Segment Start: DATA SECTION
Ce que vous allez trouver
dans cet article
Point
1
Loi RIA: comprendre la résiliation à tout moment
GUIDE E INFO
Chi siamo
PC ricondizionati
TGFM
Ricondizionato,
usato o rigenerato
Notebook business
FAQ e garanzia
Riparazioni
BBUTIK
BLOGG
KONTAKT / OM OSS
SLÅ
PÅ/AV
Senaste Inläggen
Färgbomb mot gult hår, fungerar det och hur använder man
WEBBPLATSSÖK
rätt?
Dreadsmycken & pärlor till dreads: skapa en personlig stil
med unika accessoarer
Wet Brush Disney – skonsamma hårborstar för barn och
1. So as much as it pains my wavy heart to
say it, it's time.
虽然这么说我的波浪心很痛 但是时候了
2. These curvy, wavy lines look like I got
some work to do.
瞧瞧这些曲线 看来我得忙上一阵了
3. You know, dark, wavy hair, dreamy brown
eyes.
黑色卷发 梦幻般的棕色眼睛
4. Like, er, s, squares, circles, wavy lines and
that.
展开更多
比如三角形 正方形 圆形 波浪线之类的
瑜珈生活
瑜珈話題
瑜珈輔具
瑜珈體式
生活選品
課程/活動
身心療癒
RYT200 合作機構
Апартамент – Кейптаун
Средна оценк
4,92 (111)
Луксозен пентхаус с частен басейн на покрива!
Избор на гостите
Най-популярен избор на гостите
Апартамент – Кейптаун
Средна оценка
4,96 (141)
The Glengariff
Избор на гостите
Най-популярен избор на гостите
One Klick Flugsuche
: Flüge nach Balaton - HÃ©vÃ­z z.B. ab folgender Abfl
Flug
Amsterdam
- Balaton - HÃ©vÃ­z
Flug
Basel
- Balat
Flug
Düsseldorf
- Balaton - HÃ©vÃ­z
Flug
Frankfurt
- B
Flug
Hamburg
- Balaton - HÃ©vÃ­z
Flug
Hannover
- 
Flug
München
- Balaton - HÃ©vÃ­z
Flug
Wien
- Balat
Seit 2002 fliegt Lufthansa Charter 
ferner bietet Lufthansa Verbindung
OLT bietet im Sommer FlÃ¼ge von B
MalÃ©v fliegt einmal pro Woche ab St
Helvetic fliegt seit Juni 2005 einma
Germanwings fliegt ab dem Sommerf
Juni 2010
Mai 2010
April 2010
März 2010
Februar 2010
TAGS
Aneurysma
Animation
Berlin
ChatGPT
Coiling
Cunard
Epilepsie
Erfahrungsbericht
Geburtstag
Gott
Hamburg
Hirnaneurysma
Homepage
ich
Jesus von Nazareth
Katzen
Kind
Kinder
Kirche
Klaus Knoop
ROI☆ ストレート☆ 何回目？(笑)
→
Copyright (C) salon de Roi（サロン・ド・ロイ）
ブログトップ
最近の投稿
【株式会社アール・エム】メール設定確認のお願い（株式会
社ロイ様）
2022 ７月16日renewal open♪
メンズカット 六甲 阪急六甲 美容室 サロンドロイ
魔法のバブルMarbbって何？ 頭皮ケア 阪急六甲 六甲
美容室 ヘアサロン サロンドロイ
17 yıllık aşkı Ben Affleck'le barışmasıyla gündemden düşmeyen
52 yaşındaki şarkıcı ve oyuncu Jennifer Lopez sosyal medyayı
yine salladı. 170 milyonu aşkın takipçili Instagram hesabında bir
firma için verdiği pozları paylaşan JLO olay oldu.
Segment End: DATA SECTION
ACTION ITEM
Please copy the lines of the records verbatim, starting at the very first line and ending at the line containing "med unika accessoarer", with both of those lines included.

RESPONSE
Ce que vous allez trouver
dans cet article
Point
1
Loi RIA: comprendre la résiliation à tout moment
GUIDE E INFO
Chi siamo
PC ricondizionati
TGFM
Ricondizionato,
usato o rigenerato
Notebook business
FAQ e garanzia
Riparazioni
BBUTIK
BLOGG
KONTAKT / OM OSS
SLÅ
PÅ/AV
Senaste Inläggen
Färgbomb mot gult hår, fungerar det och hur använder man
WEBBPLATSSÖK
rätt?
Dreadsmycken & pärlor till dreads: skapa en personlig stil
med unika accessoarer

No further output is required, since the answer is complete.